Con Muerte de Narciso (1937) se tradujo ese programa a la renovación poética de formas y esencias que se consolidaría progresivamente con sucesivos poemarios y abundantes ensayos y conferencias. Son textos donde aquella emblemática dificultad invita y clausura, revela y oculta, nos atrae y nos reta con la misma intensidad, a través de un lenguaje indescifrable a veces por superabundancia de significados y mediante los dispositivos retóricos propios de un estilo que, como él, podemos llamar barroco (y que sería culterano y conceptista a un tiempo) con el que intentó fundir en uno los dos modos de lo poético (el canto a lo interior y a lo exterior del hombre, la confluencia entre lo inmediato y lo trascendente), para interpretar y transmitir una relación "reveladora" de la poesía con las circunstancias a la que subyacía una gran propuesta cultural: el rescate de una cubanidad que Lezama sentía incompleta por estar anclada en una autocontemplación superficial -lo costumbrista, lo folclórico, lo negrista-, o en una falacia especular resultado de la inercia de copiar modelos europeos. Apoyado en su arsenal culturalista y en invitaciones al trascendentalismo poético, exhibiendo una originalidad que paradójicamente se sentía deudora de una antigüedad milenaria y ofreciendo deslumbrantes hallazgos verbales ajenos tanto a los "cristales helados" de la poesía pura como a los logros rítmicos y sonoros del negrismo, intentó consolidar por la poesía (destinada según sus convicciones a ofrecer por anticipado las "imágenes posibles" de un futuro mejor) una "sensibilidad insular" capaz de apresar e integrar instancias más universales, tan lejos de la mentalidad culturalmente colonizada como del rechazo hacia lo recibido, y obediente sólo a lo que definió como "el saboreo de nuestra omnisciente libertad" y consideró otro rasgo del hecho americano.

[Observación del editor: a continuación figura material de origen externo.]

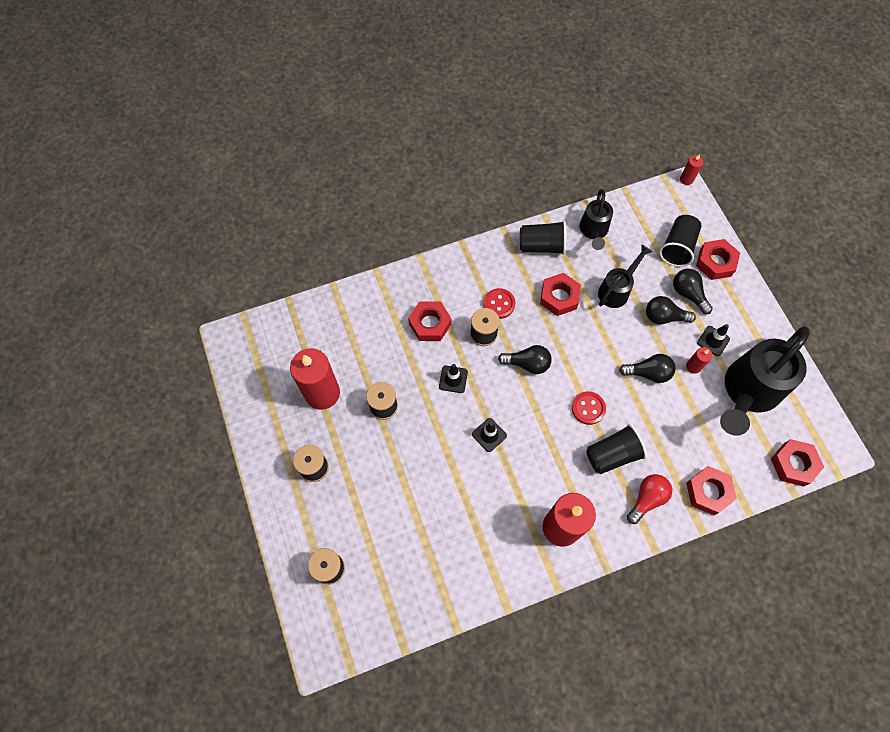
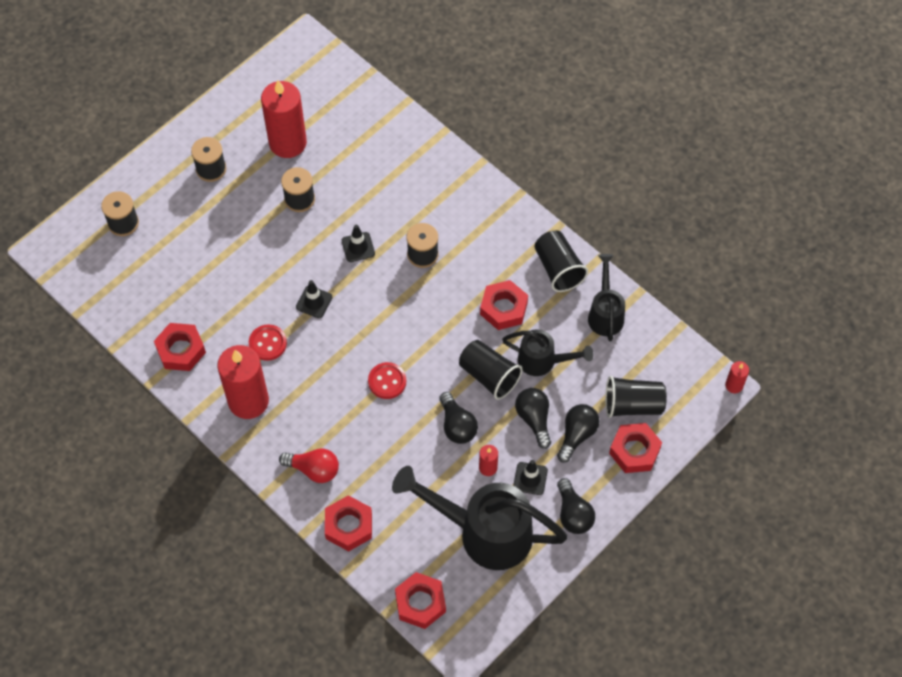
camera: 65 degrees right, 5 degrees down
red nut [408,301,452,341] -> red nut moved to [154,323,206,371]
red button [483,288,515,319] -> red button moved to [249,324,287,361]
black light bulb [498,345,552,374] -> black light bulb moved to [557,478,595,534]
black watering can [579,189,613,250] -> black watering can turned 105 degrees clockwise [588,254,625,341]
black cup [586,424,647,474] -> black cup moved to [459,340,522,400]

Inevitablemente, esa omnisciente libertad que asumió también como conducta vital hubo de colisionar con su contexto en la convulsa historia contemporánea de Cuba, aunque el autor se mantuviera siempre al margen del poder político, no encontrara acomodo en ninguna de las corrientes ideológicas de su tiempo, ni se reconociera con la capacidad (ni el interés) para crear otra que no fuera la peculiar política poética de "salvación por la cultura" que destiló la revista Orígenes. Más tarde, los dogmatismos de la Revolución darían también ocasión y motivos para nuevas colisiones con la terca coherencia lezamiana, pese a que el autor demostrara entusiasmo por los cambios que aquel acontecimiento prometía al principio. De su sombrío y creciente desencanto -que pagó con lo que Virgilio Piñera, compañero de ostracismo, llamó "la muerte en vida"- rinden testimonio sus últimas obras: la novela Oppiano Licario y los poemas de Fragmentos a su imán (1977), donde la proyección del autor y su circunstancia sobre una voz introspectiva, desgarradamente personal y de una angustia mucho más circunstancial que trascendente revela facetas distintas tanto de su producción anterior como del coloquialismo coetáneo, con las que dio continuidad a una influencia sobre sucesivas generaciones literarias, dentro y fuera de Cuba, que aún continúa.